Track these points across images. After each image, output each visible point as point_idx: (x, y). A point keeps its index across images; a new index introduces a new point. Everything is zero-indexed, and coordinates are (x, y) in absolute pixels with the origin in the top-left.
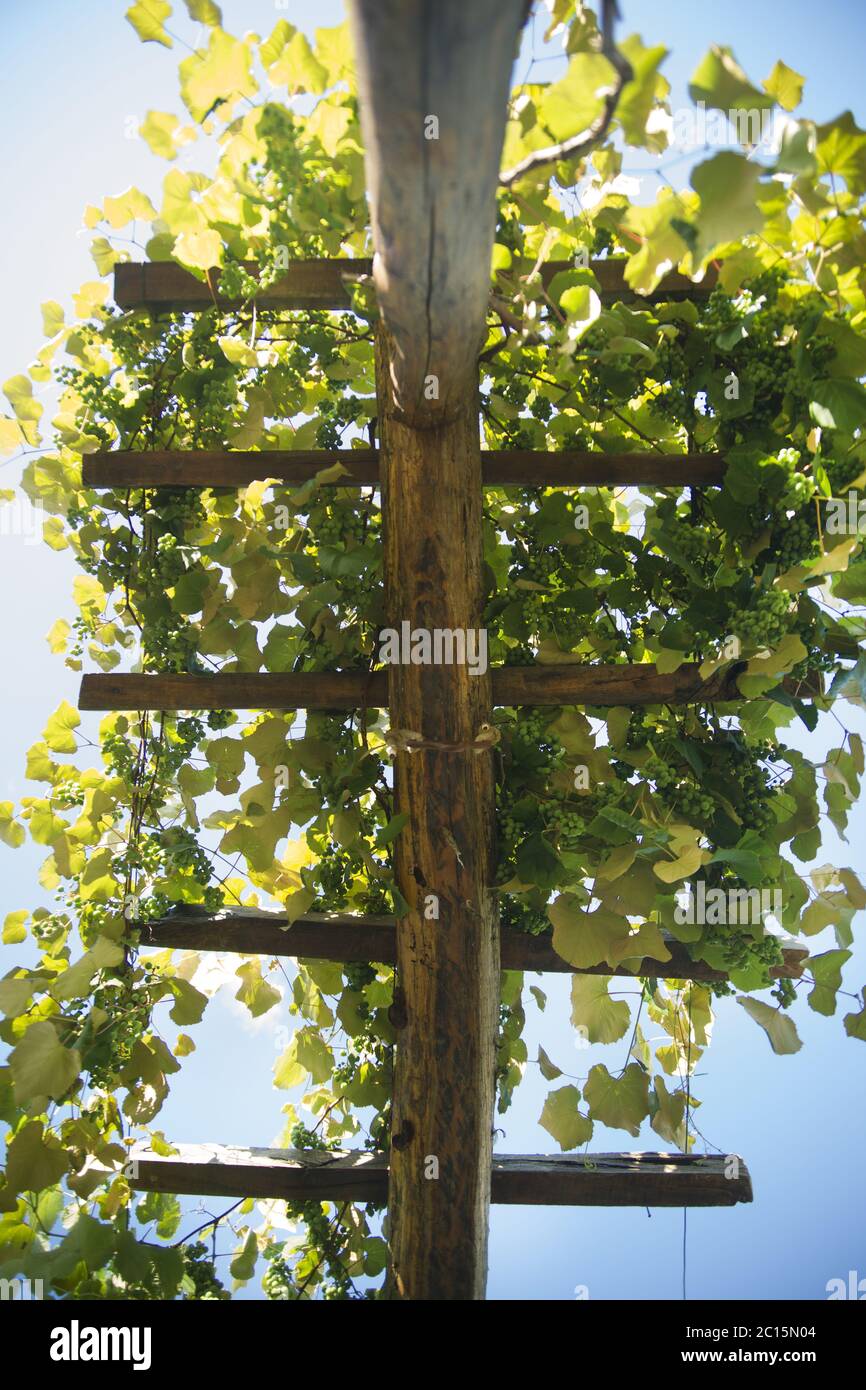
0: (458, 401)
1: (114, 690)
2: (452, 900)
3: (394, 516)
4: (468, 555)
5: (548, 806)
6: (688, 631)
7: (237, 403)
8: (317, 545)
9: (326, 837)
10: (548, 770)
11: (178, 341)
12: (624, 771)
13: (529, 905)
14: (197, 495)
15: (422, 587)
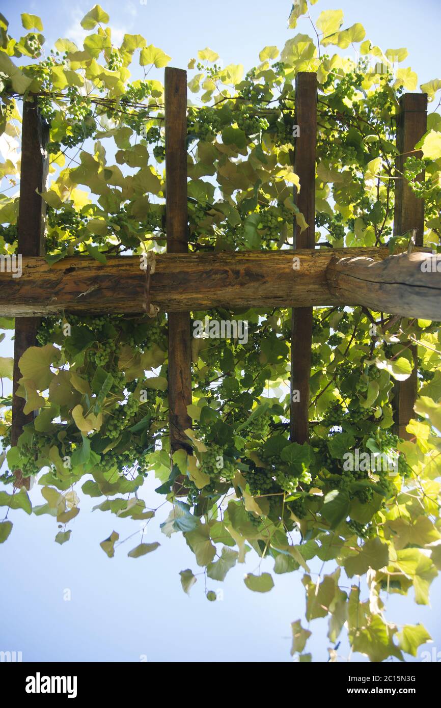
0: (342, 295)
1: (177, 90)
2: (57, 289)
3: (277, 257)
4: (255, 299)
5: (112, 344)
6: (211, 423)
7: (343, 166)
8: (261, 212)
9: (91, 215)
10: (132, 344)
11: (380, 131)
12: (131, 387)
13: (54, 333)
14: (291, 142)
15: (237, 273)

──────

**Work to complete**: Output every entry above verbatim, but leave out the pictures.

**Reply to the exercise**:
Track these points across images. After each image, output each visible point as point_idx: (x, y). A point keeps its index across images; a new index introduces a new point. Everything is zero-indexed, and coordinates are (x, y) in absolute pixels with the origin in the top-left.
0: (458, 401)
1: (114, 690)
2: (452, 900)
3: (394, 516)
4: (468, 555)
5: (548, 806)
6: (688, 631)
7: (237, 403)
8: (317, 545)
9: (326, 837)
10: (548, 770)
11: (178, 341)
12: (624, 771)
13: (529, 905)
14: (197, 495)
15: (422, 587)
0: (342, 295)
1: (177, 90)
2: (57, 289)
3: (277, 257)
4: (255, 299)
5: (112, 344)
6: (211, 423)
7: (343, 166)
8: (261, 212)
9: (91, 215)
10: (132, 344)
11: (380, 131)
12: (131, 387)
13: (54, 333)
14: (291, 142)
15: (237, 273)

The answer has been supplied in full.